The newly developed approach overcomes these limitations by dynamical selection of models based on their performance in the recent past, therefore, 45 days (chosen from the summer monsoon season, namely, June to September). The minimum forecast error was achieved by using 45 days, which became the basis for the selection of 45 days in order to weight the models. Unlike conventional MME approaches, the dynamical model selection approach makes a choice from the combination of only three better performing models from the five participating models. The selection is based on the higher correlation between the rainfall values forecasted by the models and observed values obtained from the IMD rain gauge rainfall product.
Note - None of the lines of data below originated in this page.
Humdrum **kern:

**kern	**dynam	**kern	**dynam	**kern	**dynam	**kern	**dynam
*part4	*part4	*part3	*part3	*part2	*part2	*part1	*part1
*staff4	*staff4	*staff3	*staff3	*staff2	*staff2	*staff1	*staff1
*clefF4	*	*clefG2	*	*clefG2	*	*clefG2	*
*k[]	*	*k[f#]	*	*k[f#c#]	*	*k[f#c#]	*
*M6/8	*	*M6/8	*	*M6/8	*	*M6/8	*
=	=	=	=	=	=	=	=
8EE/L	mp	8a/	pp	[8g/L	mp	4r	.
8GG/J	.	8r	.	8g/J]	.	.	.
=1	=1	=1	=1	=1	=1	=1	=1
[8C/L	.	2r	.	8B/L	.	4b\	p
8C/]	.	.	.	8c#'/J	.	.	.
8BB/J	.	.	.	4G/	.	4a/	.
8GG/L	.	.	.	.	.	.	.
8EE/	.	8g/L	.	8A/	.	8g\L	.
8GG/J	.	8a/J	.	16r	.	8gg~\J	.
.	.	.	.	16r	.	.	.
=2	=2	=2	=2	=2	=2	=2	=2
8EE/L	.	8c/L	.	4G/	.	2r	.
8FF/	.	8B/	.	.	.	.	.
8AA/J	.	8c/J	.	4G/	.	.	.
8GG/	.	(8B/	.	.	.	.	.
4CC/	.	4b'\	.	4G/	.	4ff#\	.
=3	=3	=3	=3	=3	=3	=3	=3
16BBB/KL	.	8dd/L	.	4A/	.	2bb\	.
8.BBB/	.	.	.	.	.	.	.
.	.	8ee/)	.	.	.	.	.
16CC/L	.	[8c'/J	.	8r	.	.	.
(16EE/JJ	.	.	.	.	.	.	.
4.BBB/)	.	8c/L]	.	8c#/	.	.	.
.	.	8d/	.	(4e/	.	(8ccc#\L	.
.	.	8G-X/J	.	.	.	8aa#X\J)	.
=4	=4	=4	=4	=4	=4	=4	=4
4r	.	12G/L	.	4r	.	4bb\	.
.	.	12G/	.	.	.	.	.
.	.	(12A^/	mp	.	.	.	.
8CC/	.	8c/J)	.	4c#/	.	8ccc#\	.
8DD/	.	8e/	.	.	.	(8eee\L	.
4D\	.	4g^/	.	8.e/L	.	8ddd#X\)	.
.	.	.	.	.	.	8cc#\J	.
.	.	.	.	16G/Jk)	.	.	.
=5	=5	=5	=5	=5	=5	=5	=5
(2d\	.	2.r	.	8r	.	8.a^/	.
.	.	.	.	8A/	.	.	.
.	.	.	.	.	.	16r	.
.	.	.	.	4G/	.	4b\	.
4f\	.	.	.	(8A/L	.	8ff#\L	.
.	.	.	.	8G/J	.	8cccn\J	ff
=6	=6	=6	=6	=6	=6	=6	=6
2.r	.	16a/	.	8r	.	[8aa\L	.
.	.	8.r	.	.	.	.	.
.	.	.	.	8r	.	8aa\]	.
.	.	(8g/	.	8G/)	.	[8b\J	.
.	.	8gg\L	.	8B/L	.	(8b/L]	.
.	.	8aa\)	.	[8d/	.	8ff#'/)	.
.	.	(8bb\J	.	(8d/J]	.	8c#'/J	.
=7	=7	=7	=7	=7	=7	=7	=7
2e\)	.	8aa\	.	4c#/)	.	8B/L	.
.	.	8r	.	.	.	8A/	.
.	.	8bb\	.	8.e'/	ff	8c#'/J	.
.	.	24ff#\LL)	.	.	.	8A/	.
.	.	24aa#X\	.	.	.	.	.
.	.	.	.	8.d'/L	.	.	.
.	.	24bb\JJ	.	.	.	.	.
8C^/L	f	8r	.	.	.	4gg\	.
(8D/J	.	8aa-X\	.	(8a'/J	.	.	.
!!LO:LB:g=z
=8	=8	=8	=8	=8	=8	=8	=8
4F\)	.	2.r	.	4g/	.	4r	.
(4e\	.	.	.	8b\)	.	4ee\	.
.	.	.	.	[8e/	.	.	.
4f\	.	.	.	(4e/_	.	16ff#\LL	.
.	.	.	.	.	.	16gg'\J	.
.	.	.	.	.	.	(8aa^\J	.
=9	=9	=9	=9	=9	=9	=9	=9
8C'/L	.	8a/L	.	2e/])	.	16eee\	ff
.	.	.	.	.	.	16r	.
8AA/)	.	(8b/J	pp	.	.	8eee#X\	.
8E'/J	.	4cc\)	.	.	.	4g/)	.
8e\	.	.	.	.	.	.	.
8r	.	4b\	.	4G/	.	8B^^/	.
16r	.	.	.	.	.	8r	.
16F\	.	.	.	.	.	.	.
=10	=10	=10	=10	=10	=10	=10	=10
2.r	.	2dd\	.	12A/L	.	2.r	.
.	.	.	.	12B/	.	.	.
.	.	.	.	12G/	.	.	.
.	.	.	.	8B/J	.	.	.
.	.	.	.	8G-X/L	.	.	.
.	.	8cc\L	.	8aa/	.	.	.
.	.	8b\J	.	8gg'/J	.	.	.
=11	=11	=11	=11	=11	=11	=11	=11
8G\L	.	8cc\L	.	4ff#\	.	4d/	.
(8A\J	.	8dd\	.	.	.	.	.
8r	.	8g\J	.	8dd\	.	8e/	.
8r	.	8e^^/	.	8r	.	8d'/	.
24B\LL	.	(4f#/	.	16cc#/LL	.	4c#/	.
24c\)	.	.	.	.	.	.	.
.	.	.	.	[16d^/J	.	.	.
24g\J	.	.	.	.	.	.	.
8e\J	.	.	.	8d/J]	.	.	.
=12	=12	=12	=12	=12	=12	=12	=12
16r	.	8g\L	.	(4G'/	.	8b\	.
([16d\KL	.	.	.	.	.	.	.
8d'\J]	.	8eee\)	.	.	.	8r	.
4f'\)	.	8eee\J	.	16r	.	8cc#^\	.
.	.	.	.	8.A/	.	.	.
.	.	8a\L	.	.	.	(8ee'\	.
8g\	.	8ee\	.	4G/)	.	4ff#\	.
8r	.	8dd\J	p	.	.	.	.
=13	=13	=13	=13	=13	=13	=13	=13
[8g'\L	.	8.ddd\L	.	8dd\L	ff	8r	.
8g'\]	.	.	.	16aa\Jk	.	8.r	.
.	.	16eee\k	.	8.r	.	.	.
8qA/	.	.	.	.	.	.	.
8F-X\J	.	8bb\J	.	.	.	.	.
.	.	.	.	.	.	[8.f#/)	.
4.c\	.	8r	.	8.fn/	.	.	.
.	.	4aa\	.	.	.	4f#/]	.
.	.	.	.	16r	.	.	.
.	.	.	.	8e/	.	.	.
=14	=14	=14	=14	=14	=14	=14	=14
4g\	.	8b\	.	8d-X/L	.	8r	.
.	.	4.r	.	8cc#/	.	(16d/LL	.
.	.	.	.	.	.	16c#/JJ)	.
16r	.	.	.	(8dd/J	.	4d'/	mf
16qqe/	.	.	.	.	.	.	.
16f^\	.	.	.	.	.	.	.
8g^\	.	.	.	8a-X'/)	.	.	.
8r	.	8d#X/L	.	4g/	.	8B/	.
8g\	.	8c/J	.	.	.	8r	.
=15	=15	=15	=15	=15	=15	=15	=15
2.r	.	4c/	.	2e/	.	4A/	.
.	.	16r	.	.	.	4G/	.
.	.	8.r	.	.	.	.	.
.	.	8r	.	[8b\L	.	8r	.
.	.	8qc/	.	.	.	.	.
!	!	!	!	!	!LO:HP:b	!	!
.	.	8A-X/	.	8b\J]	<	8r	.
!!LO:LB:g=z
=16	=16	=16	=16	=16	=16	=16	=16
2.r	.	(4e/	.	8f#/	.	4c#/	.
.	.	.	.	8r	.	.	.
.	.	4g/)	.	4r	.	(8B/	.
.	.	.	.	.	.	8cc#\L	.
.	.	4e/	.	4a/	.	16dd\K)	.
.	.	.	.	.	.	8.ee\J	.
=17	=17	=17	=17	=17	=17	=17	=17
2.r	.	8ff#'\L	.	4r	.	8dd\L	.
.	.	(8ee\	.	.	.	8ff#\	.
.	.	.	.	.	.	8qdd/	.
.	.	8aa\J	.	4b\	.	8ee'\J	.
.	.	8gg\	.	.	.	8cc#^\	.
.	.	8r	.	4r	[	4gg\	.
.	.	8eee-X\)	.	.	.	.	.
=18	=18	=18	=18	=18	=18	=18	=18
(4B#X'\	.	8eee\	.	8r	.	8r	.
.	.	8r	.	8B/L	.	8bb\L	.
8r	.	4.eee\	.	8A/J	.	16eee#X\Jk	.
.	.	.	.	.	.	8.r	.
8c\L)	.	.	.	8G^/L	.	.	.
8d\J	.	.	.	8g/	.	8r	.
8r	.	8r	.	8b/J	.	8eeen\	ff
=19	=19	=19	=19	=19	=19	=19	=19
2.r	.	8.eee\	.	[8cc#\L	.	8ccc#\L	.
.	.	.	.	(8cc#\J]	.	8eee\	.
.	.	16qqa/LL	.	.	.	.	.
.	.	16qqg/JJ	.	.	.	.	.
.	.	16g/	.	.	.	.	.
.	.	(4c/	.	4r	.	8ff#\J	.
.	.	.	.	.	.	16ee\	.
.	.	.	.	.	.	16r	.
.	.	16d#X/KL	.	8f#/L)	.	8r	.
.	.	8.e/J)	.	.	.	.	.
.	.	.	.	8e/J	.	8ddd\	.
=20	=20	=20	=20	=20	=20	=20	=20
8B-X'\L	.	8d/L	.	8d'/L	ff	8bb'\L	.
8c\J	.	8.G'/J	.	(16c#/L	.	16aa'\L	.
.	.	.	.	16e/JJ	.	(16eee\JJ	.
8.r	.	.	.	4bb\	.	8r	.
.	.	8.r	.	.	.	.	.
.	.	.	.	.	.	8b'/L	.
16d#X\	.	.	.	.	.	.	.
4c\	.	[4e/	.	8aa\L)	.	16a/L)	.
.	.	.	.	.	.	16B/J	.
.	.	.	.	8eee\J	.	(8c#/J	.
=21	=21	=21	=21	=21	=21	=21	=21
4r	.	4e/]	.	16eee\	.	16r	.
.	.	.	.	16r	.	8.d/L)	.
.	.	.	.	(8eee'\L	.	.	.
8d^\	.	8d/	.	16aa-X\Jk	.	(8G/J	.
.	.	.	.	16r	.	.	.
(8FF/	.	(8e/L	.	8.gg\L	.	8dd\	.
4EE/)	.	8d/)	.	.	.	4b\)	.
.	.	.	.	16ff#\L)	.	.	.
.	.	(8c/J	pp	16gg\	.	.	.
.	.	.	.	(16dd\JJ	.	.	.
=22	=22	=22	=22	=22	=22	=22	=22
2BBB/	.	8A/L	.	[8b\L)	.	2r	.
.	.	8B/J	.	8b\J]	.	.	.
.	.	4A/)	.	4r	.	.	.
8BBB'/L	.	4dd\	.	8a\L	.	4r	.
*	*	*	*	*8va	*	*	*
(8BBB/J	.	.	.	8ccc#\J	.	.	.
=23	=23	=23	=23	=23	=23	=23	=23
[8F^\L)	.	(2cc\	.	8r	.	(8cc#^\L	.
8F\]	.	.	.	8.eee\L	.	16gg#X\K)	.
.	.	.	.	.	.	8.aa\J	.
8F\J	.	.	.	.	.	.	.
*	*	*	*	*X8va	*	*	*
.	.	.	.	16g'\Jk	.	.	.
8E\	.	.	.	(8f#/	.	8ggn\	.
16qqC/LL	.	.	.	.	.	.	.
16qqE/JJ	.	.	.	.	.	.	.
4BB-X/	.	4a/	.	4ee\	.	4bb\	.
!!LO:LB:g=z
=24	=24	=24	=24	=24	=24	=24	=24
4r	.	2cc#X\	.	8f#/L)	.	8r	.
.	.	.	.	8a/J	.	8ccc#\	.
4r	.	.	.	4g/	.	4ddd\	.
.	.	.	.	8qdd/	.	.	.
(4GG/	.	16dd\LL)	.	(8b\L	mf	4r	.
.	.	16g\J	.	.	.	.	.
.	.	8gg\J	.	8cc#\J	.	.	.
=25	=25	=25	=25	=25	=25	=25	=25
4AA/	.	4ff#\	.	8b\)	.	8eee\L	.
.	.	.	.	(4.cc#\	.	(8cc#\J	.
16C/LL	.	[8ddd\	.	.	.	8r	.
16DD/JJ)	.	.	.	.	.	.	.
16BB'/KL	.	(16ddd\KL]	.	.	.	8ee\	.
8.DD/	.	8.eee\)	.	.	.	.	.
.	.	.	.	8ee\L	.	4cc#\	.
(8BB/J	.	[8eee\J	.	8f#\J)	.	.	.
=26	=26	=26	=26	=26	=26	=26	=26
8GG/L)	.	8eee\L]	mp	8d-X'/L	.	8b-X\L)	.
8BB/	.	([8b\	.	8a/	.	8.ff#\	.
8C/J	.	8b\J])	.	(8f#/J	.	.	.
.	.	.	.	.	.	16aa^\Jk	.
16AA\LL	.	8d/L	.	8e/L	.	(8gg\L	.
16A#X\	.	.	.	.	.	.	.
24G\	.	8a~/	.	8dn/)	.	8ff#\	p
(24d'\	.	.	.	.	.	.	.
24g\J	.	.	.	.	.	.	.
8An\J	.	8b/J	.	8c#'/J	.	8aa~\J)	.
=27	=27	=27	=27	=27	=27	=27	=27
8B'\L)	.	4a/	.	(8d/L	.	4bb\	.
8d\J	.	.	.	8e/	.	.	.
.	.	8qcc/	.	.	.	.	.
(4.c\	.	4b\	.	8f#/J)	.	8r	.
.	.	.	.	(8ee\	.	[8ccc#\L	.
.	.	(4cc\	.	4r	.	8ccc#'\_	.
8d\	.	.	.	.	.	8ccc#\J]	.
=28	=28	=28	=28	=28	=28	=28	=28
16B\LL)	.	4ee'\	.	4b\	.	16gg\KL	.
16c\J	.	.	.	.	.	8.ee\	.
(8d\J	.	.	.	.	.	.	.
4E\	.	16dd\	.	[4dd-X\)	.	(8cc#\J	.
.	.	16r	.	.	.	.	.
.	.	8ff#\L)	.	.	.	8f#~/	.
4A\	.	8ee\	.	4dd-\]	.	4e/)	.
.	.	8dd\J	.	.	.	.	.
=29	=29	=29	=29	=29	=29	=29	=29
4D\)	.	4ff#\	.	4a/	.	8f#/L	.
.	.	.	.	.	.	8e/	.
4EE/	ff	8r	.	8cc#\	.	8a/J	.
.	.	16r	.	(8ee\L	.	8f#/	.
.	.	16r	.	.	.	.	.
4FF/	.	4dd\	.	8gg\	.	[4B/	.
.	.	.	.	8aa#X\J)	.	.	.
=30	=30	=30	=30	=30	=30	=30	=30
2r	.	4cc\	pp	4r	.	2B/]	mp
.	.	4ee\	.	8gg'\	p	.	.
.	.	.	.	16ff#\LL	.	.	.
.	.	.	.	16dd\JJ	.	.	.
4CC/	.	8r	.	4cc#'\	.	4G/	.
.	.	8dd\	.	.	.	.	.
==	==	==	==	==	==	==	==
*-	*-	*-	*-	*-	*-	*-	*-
Due to the varying skill of each model at different places and forecast hours, the model selection procedure is carried out at each region and for each forecast hour, hence, the three selected models change for every region as well as for each forecast hour.
To verify the method’s accuracy, forecasts were checked against IMD rainfall data from 2008 to 2013. Results show an improvement of around 6-10% for 24-120 hour forecasts using dynamical model selection approach compared to the existing approaches. The point worth noting was that the improvement increased with the forecast lead time. The newly developed method has shown sufficiently promising results for real time dissemination of the forecasts to the user community.
Due to the inherent chaotic nature of the atmosphere, the precise prediction of the accurate amount and position of rainfall still remains a challenge to the scientific community, but this uncertainty in nature is what attracts the scientists and researchers towards this research field. It reminds me of the words from Edward Lorenz, pioneer of the chaos theory that, “If atmospheric processes were constant, or strictly periodic, describing them mathematically would be easy. Weather forecasting would be easy, and meteorology would be boring.”